Advogados das famílias classificaram as decisões de Rogers como uma "vitória significativa".

As empresas afirmam que as alegações não são verdadeiras e que pretendem se defender vigorosamente.

·        'Sentimento de abstinência'

Little, que mora no Colorado, conta que antes de ter o primeiro smartphone, praticava esportes e participava de aulas de dança e teatro.

"Se tirassem meu celular, era como ter abstinência. Era insuportável. Literalmente, quando digo que era viciante, não quero dizer que se tratava apenas de um hábito. Quero dizer que meu corpo e mente ansiavam por aquilo."

Little lembra da primeira notificação de mídia social na qual clicou.

Era uma página pessoal de automutilação de alguém, com imagens sensíveis de ferimentos e cortes.

"Aos 11 anos, acessei uma página e vi isso sem aviso. Não procurei por esse tema. Tenho 21 anos e ainda consigo ver [aquelas imagens]."

Little também enfrentou dificuldades com conteúdos relacionados à imagem corporal e distúrbios alimentares.

"Isso era — e é — como um culto. Você é constantemente bombardeado com fotografias de um corpo que não pode alcançar sem morrer."

"Não há como escapar disso."

Os advogados de Little e dos outros autores da ação adotaram uma abordagem inovadora para o processo, com foco em como as plataformas são concebidas e projetadas — e não apenas em postagens, comentários ou imagens individuais.

A Meta publicou uma declaração em que afirma: "Nossos pensamentos estão com as famílias representadas nestas queixas. Queremos tranquilizar cada pai de que temos os interesses deles no trabalho que estamos fazendo para fornecer experiências online seguras e de apoio aos adolescentes."

O TikTok se recusou a comentar sobre a ação.

O Google afirmou: "As alegações nessas queixas simplesmente não são verdadeiras.

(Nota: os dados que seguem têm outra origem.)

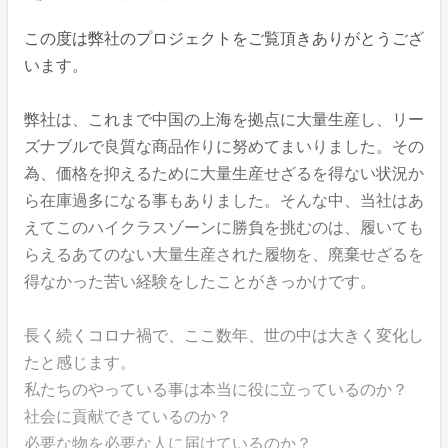
この度は弊社のプロジェクトをご覧頂きありがとうござ
います。
弊社は、これまで中国の上海を拠点に大量生産し、リー
ズナブルで良質な商品作りに努めてまいりました。その
為、価格を抑えるために大量生産せざるを得ない状況か
ら在庫過多になる事もありました。そんな中、当社はあ
えてこのハイクラスゾーンに勝負を挑むのは、履いても
らえるあてのない大量生産された履物を、廃棄せざるを
得なかった苦い経験をしたことがきっかけです。
長く続くコロナ禍で、ここ数年、世の中は大きく変化し
たと感じます。
私たちのやっている事は本当に役に立っているのか？
社会に貢献できているのか？
必要な物を必要な人に届けているのか？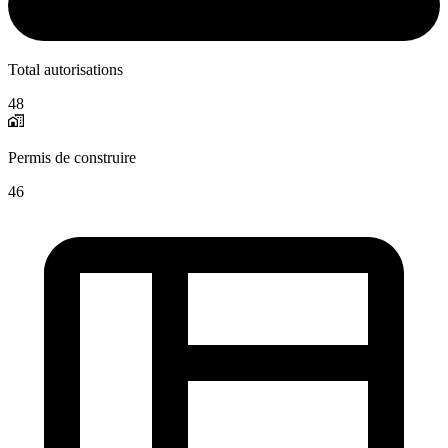
Total autorisations
48
Permis de construire
46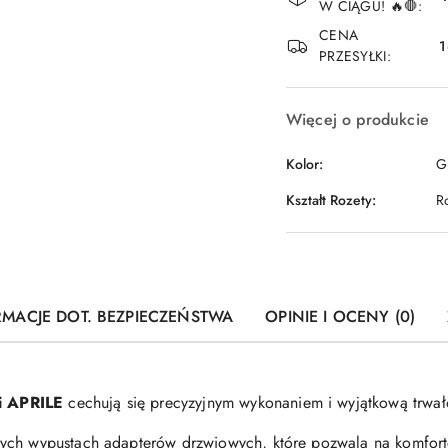
i
W CIĄGU! 🔥🛑:
dostawa
CENA
1
PRZESYŁKI:
Więcej o produkcie
Kolor:
Gr
Kształt Rozety:
R
RMACJE DOT. BEZPIECZEŃSTWA
OPINIE I OCENY (0)
i APRILE
cechują się precyzyjnym wykonaniem i wyjątkową trwał
ych wypustach adapterów drzwiowych, które pozwala na komfort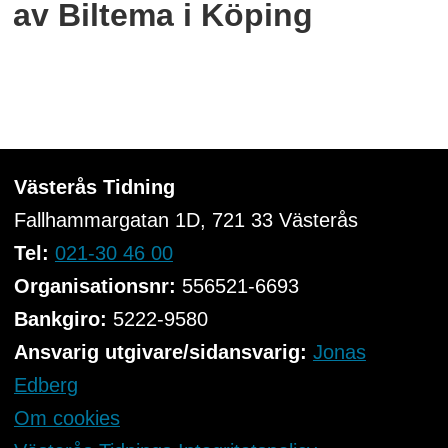
av Biltema i Köping
Västerås Tidning
Fallhammargatan 1D, 721 33
Västerås
Tel:
021-30 46 00
Organisationsnr:
556521-6693
Bankgiro:
5222-9580
Ansvarig utgivare/sidansvarig:
Jonas
Edberg
Om cookies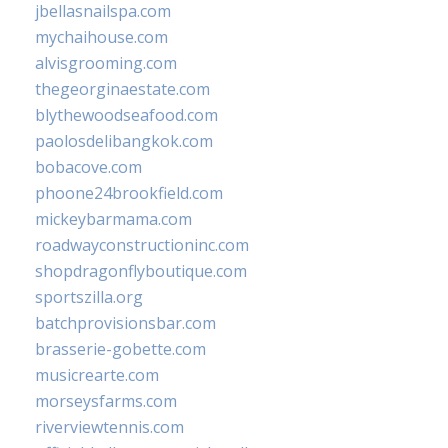
jbellasnailspa.com
mychaihouse.com
alvisgrooming.com
thegeorginaestate.com
blythewoodseafood.com
paolosdelibangkok.com
bobacove.com
phoone24brookfield.com
mickeybarmama.com
roadwayconstructioninc.com
shopdragonflyboutique.com
sportszilla.org
batchprovisionsbar.com
brasserie-gobette.com
musicrearte.com
morseysfarms.com
riverviewtennis.com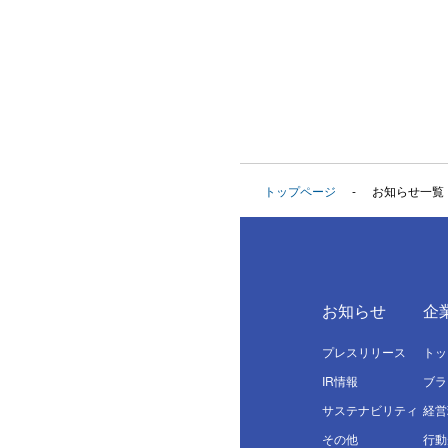
トップページ
お知らせ一覧
お知らせ
企
プレスリリース
トッ
IR情報
ブラ
サステナビリティ
経営
その他
行動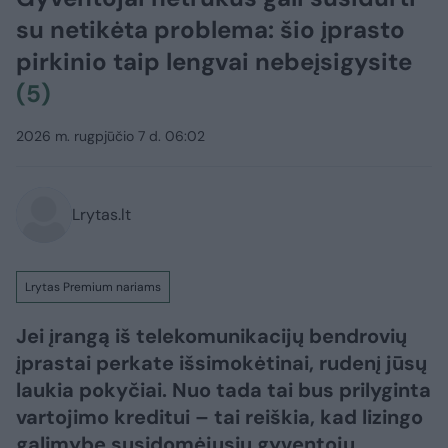
su netikėta problema: šio įprasto
pirkinio taip lengvai nebeįsigysite
(5)
2026 m. rugpjūčio 7 d. 06:02
Lrytas.lt
Lrytas Premium nariams
Jei įrangą iš telekomunikacijų bendrovių
įprastai perkate išsimokėtinai, rudenį jūsų
laukia pokyčiai. Nuo tada tai bus prilyginta
vartojimo kreditui – tai reiškia, kad lizingo
galimybe susidomėjusių gyventojų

Proteger as crianças em todas as plataformas sempre foi fundamental para o nosso trabalho."

Já o Snapchat disse que sua plataforma "foi projetada para eliminar a pressão de ser perfeito".

"Verificamos todo o conteúdo antes que possa atingir um grande público para evitar a propagação de qualquer coisa que possa ser prejudicial", afirmou a empresa.

Little conhece bem a história de Molly Russell, que morava no noroeste de Londres e tirou a própria vida após ser exposta a conteúdos com tom negativo e depressivo no Instagram.

Uma investigação sobre a morte da menina concluiu que ela morreu "sofrendo de depressão e dos efeitos negativos do conteúdo online".

Little diz que as histórias são muito parecidas.

"Me sinto incrivelmente com sorte por ter sobrevivido. E meu coração se parte de maneiras que não consigo expressar por pessoas como Molly."

"Sou feliz. Realmente amo minha vida. Estou em um lugar que não achei que viveria."

Isso deixa Little com determinação para seguir adiante com a ação legal.

"Eles sabem que nós estamos morrendo. E não se importam. Eles ganham dinheiro com a nossa morte."

"Toda esperança que tenho para uma mídia social melhor depende inteiramente de nós vencermos [a ação] e forçá-los a fazer [as mudanças] — porque eles nunca, nunca, nunca escolherão fazer isso por conta própria."